Original link http://yamlb.wordpress.com/?p=10
Date 1970-01-01
Status draft

The Kullback and Leibler divergence is a common measure of the “distance” between two probability distributions. It’s central in machine learning algorithm based on probabilities.

For instance, when trying to approximate a distribution p(x), we can try minimize KL(p,q) with q belonging to a particular class of distributions (ex: exponential family).

This is used in a lot of variational methods and approximate message passing algorithms.

But why using this divergence (which isn’t a real distance)? Why not using L^2 distance ? Or Chi-square ?

I found several leads:

  • Information geometry: KL is a special case of delta-divergences.
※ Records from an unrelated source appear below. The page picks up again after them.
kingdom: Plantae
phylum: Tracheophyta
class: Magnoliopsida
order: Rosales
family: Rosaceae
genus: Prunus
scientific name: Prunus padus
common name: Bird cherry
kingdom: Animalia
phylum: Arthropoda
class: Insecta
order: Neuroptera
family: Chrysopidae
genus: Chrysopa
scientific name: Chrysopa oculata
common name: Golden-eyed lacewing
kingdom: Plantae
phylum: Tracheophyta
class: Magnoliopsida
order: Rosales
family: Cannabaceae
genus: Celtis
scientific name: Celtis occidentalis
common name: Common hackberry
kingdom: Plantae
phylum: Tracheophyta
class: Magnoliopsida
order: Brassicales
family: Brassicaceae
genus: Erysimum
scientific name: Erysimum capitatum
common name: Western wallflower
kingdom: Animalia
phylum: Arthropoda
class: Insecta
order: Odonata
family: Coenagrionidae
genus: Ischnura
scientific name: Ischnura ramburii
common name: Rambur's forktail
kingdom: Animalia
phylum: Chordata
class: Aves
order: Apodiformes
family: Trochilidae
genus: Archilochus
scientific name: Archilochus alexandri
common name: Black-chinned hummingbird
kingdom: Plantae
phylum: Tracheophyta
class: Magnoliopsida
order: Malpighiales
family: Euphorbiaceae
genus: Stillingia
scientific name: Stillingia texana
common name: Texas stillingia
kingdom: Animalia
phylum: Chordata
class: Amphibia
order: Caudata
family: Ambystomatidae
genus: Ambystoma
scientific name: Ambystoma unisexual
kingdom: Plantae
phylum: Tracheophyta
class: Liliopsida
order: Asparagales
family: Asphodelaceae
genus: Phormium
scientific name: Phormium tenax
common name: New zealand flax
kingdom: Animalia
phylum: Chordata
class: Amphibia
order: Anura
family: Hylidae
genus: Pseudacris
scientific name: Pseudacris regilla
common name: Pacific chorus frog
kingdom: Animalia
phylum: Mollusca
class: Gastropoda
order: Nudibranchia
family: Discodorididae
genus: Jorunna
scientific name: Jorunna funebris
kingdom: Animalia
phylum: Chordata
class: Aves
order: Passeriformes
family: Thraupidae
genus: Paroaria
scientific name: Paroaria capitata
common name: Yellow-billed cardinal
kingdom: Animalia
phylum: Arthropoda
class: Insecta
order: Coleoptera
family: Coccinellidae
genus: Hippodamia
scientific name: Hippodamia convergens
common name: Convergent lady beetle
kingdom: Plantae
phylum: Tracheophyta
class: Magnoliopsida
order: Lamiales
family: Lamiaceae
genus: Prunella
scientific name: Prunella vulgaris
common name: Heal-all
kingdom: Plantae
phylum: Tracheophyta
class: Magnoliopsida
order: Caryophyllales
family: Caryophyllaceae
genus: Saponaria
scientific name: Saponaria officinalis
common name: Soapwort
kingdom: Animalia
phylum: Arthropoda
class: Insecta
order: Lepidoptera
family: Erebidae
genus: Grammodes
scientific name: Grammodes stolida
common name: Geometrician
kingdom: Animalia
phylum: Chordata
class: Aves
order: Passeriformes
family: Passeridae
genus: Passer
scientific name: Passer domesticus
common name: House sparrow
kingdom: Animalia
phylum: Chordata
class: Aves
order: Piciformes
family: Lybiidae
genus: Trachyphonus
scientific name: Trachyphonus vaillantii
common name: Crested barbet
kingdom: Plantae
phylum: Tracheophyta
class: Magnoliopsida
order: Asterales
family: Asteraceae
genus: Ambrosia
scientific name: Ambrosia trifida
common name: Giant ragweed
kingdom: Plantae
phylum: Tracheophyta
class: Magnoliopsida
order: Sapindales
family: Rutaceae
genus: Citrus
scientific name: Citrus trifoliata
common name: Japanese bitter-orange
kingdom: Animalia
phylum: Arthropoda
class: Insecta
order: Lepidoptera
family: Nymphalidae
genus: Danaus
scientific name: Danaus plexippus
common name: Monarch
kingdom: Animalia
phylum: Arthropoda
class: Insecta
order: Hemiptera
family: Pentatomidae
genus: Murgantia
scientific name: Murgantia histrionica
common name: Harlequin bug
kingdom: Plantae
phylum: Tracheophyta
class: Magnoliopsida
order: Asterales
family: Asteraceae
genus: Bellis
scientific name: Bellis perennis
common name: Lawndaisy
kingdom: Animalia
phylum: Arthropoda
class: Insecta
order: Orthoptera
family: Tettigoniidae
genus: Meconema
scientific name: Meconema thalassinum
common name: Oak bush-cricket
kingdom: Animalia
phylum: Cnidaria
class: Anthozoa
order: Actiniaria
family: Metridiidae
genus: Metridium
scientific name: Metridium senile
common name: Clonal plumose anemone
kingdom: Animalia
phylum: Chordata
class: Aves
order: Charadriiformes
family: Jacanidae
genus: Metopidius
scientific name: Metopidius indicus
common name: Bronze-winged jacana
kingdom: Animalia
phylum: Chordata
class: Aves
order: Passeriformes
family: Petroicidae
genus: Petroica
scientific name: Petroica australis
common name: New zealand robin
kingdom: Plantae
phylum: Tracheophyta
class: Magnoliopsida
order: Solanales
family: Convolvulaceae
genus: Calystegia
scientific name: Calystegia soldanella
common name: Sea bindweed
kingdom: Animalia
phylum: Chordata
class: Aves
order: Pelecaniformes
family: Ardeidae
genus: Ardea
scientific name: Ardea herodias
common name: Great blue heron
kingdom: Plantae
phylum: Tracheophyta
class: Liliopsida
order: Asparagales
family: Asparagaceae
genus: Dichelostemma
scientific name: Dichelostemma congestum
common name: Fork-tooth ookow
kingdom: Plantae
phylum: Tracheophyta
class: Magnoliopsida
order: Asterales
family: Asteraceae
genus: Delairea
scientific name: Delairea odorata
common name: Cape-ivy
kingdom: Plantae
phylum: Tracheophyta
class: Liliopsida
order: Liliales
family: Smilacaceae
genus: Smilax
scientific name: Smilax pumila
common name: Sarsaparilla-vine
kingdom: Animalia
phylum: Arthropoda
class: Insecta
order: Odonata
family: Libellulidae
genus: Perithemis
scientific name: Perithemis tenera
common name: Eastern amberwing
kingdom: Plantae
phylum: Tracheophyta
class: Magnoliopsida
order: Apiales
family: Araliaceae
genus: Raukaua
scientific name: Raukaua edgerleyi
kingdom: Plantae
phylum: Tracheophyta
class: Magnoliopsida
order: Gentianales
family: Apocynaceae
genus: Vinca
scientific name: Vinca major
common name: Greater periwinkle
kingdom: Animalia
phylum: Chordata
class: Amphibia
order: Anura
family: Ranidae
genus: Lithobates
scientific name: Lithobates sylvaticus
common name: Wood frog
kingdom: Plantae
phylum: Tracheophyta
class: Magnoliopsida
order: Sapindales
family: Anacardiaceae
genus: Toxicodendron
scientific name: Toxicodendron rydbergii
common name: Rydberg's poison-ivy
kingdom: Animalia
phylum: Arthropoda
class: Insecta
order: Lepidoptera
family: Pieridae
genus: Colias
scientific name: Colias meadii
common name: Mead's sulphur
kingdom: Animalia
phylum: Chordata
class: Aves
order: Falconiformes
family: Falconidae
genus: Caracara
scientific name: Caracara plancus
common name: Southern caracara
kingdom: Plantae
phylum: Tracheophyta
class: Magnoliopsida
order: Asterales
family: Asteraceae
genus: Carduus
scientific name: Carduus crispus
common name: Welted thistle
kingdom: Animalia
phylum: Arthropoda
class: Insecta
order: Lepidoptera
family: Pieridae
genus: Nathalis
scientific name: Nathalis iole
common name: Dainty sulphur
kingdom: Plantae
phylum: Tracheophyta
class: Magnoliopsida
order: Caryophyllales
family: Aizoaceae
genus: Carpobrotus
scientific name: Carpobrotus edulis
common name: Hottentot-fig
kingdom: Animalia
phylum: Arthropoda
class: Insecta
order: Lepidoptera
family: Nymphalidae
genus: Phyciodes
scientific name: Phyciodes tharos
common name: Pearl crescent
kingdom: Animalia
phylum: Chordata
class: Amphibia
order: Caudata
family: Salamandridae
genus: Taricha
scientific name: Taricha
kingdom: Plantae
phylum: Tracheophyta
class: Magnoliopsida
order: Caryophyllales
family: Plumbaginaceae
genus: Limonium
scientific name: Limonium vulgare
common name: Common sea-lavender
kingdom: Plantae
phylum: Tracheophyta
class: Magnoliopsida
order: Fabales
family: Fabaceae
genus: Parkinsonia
These divergences have the great advantage to be invariant by reparametrisation.
  • Information theory: KL can be seen as the amount of information (in bits) missing to q in order to specify p. (conditional entropy). It is the average "surprise" of a incoming message drawn from q when you expect it arrived form p.
  • Bayesian theory: KL minimisation can be derived from log-likelihood maximisation.

Invariance seems to be the more general requirement because it leads to a family of divergences. Exchanging KL with a delta-divergence in our algorithm can give a better understanding on what’s really going on.

The information theory justification seems weaker to me because it takes place in a theory of communication, and it requires a subjective receiver.

Finally I’m still not sure of my derivation from Log Likelihood minimisation, especially in the continous case.